Bronchopulmonary dysplasia (BPD) is a term coined in 1967 to describe the clinical, pathologic, and radiographic features of preterm infants that require prolonged mechanical ventilation and oxygen support. Preterm infants initially developed hyaline membrane disease and, despite the high mortality rate, survived, but with severe mucosal, alveolar, and vascular changes due to the prolonged exposure to high ventilator pressures and oxygen. As survival improved and new advances in neonatal care were introduced, infants developed a different BPD, sometimes described as a “new BPD,” which was characterized by an arrest in alveolar development, less fibrosis, and a more uniform inflammation.
BPD continues to be the most prevalent sequelae among survivors following preterm birth. Defining BPD, however, has been a topic of debate ever since the initial criteria was proposed. A new study from the University of Kentucky compares the Shennan definition versus the consensus definition of BPD from the National Institutes of Health (NIH) workshop, and analyzes specific risk factors associated with each definition. The resulting paper appears in Frontiers in Pediatrics. The authors are Dr. Enrique Gomez Pomar, UK College of Medicine; Dr. Vanessa A. Concina, UK College of Medicine; Dr. Aaron Samide, Johns Hopkins All Children’s Hospital; Dr. Philip Westgate, University of Kentucky College of Public Health, and Dr. Henrietta Bada, UK College of Medicine and UK College of Public Health.
The investigators conducted a retrospective analysis of records of 274 infants admitted to a level IV intensive care unit. The infants were classified as having BPD or no BPD by both definitions.
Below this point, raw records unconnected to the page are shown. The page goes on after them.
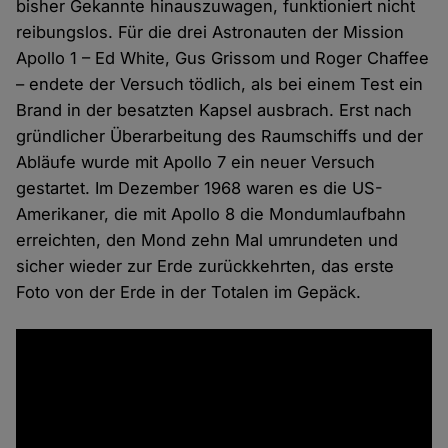
bisher Gekannte hinauszuwagen, funktioniert nicht
reibungslos. Für die drei Astronauten der Mission
Apollo 1 – Ed White, Gus Grissom und Roger Chaffee
– endete der Versuch tödlich, als bei einem Test ein
Brand in der besatzten Kapsel ausbrach. Erst nach
gründlicher Überarbeitung des Raumschiffs und der
Abläufe wurde mit Apollo 7 ein neuer Versuch
gestartet. Im Dezember 1968 waren es die US-
Amerikaner, die mit Apollo 8 die Mondumlaufbahn
erreichten, den Mond zehn Mal umrundeten und
sicher wieder zur Erde zurückkehrten, das erste
Foto von der Erde in der Totalen im Gepäck.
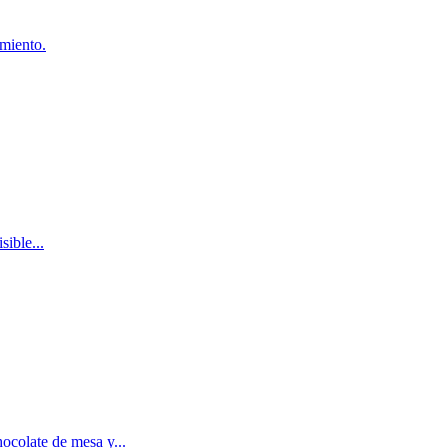
imiento.
sible...
ocolate de mesa y...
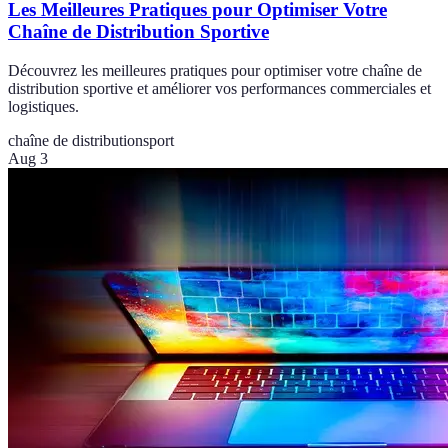
Les Meilleures Pratiques pour Optimiser Votre
Chaîne de Distribution Sportive
Découvrez les meilleures pratiques pour optimiser votre chaîne de
distribution sportive et améliorer vos performances commerciales et
logistiques.
chaîne de distribution
sport
Aug 3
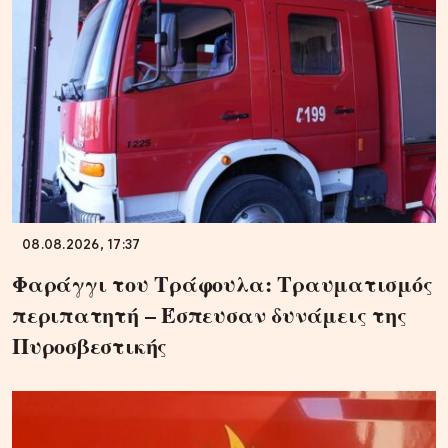
08.08.2026, 17:37
Φαράγγι του Τράφουλα: Τραυματισμός
περιπατητή – Έσπευσαν δυνάμεις της
Πυροσβεστικής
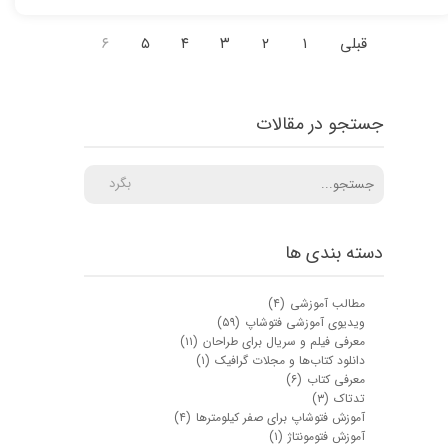
قبلی
۱
۲
۳
۴
۵
۶
جستجو در مقالات
بگرد
دسته بندی ها
مطالب آموزشی
(۴)
ویدیوی آموزشی فتوشاپ
(۵۹)
معرفی فیلم و سریال برای طراحان
(۱۱)
دانلود کتاب‌ها و مجلات گرافیک
(۱)
معرفی کتاب
(۶)
تدتاک
(۳)
آموزش فتوشاپ برای صفر کیلومترها
(۴)
آموزش فتومونتاژ
(۱)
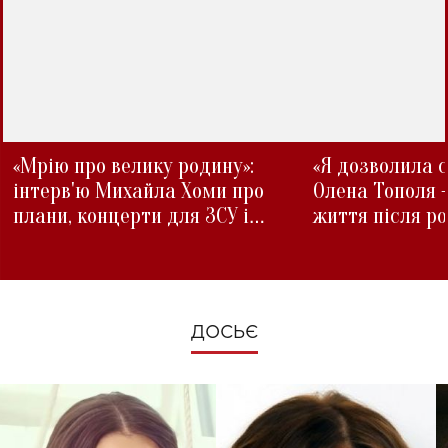
«Мрію про велику родину»:
«Я дозволила с
інтерв'ю Михайла Хоми про
Олена Тополя 
плани, концерти для ЗСУ і
життя після р
зміни під час війни
ДОСЬЄ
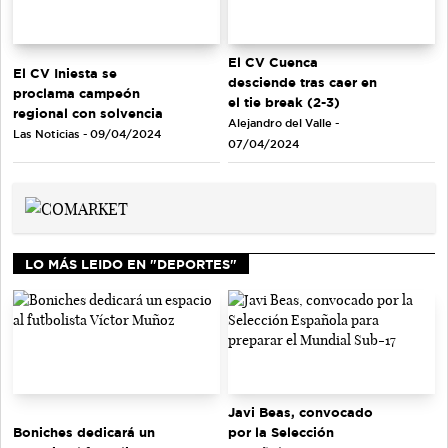
El CV Cuenca
El CV Iniesta se
desciende tras caer en
proclama campeón
el tie break (2-3)
regional con solvencia
Alejandro del Valle -
Las Noticias - 09/04/2024
07/04/2024
LO MÁS LEIDO EN "DEPORTES"
Javi Beas, convocado
Boniches dedicará un
por la Selección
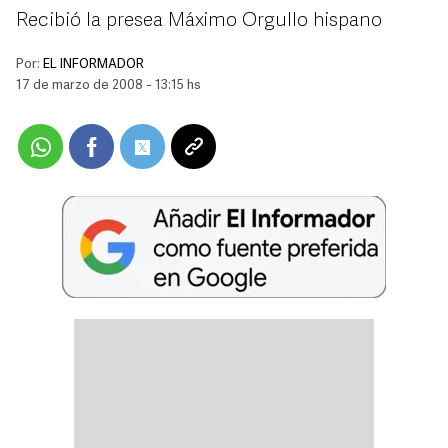
Recibió la presea Máximo Orgullo hispano
Por:
EL INFORMADOR
17 de marzo de 2008 - 13:15 hs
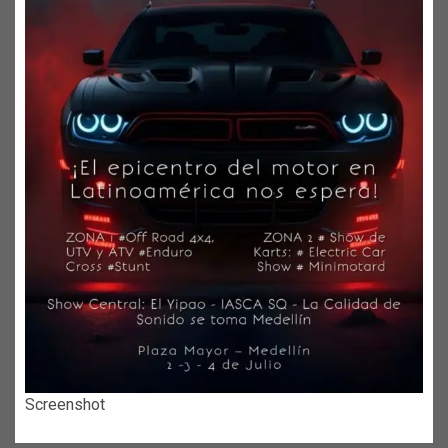
Screenshot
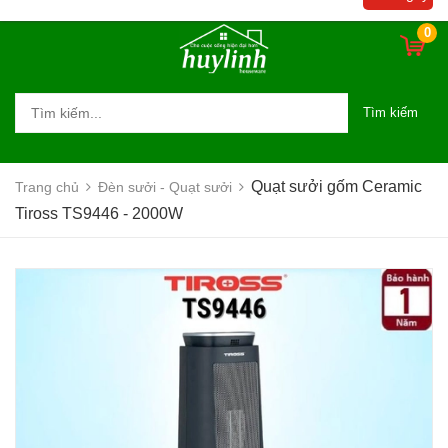
0
Tìm kiếm
Quạt sưởi gốm Ceramic
Trang chủ
Đèn sưởi - Quạt sưởi
Tiross TS9446 - 2000W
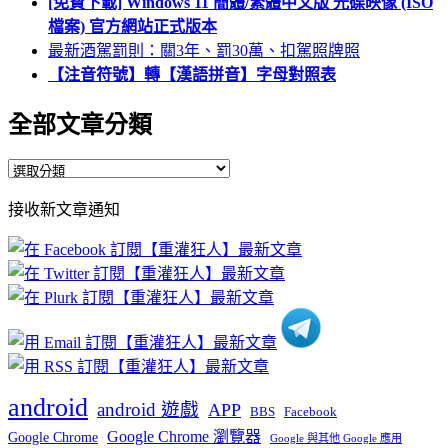
[免費下載] Windows 11 簡體/繁體中文版 光碟映像 (ISO
檔案) 官方網站正式版本
最新酒駕罰則：關3年、罰30萬、扣駕照牌照
【注音符號】轉【漢語拼音】字母對照表
全部文章分類
全
部
接收新文章通知
文
章
分
類
android
android 遊戲
APP
BBS
Facebook
Google Chrome 瀏覽器
Google Chrome
Google 與其他 Google 應用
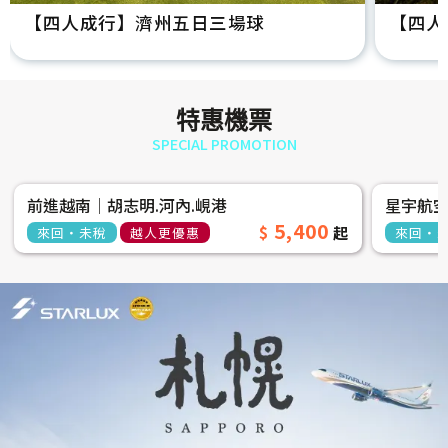
【四人成行】濟州五日三場球
【四人
特惠機票
SPECIAL PROMOTION
前進越南│胡志明.河內.峴港
星宇航
5,400
來回‧未稅
越人更優惠
來回‧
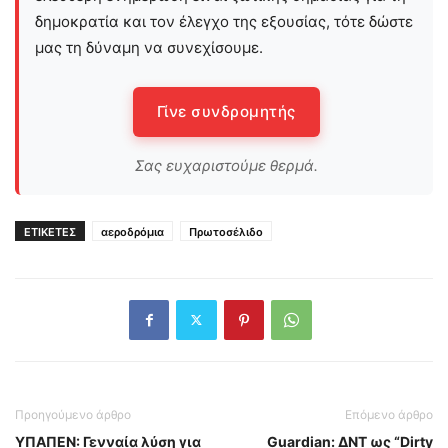
δημοκρατία και τον έλεγχο της εξουσίας, τότε δώστε
μας τη δύναμη να συνεχίσουμε.
Γίνε συνδρομητής
Σας ευχαριστούμε θερμά.
ΕΤΙΚΕΤΕΣ
αεροδρόμια
Πρωτοσέλιδο
Προηγούμενο άρθρο
Επόμενο άρθρο
ΥΠΑΠΕΝ: Γενναία λύση για
Guardian: ΔΝΤ ως “Dirty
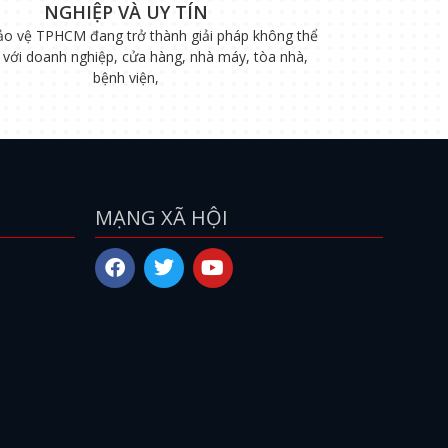
NGHIỆP VÀ UY TÍN
ảo vệ TPHCM đang trở thành giải pháp không thể
i với doanh nghiệp, cửa hàng, nhà máy, tòa nhà,
bệnh viện,
MẠNG XÃ HỘI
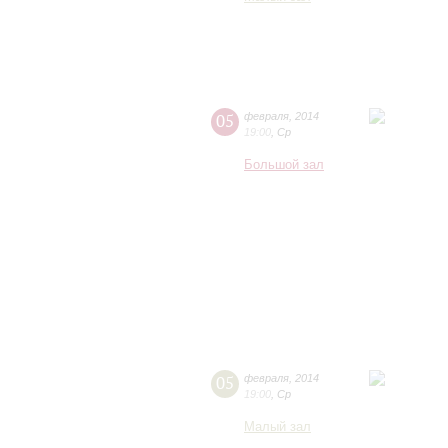
05
февраля
,
2014
19:00
,
Ср
Большой зал
05
февраля
,
2014
19:00
,
Ср
Малый зал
Investigators analyzed differences in incidence and risk factors; the statistical methods used included descriptive statistics, comparative tests, and marginal logistic regression modeling.
The estimated difference in prevalence was 32 percent, with the prevalence of BPD 80 percent higher based on the NIH criteria. Infants with no BPD by the Shennan definition were breathing room air with or without positive or continuous pressure support and were most likely to be discharged home on oxygen. Gestational age, birth weight, and 1-min Apgar score predicted BPD by both definitions. Chorioamnionitis increased the risk of BPD by the Shennan definition, but was associated with lower risk by the NIH criteria. Intrauterine growth restriction (IUGR) was associated with BPD by the Shennan definition and with severe BPD by the NIH criteria.
The authors conclude that “[c]ompared to the Shennan’s definition, the NIH consensus identified 80 percent more infants with BPD, and is a better predictor of oxygen requirement at discharge. Until a new, better criteria is developed, the NIH consensus definition should be used across centers.”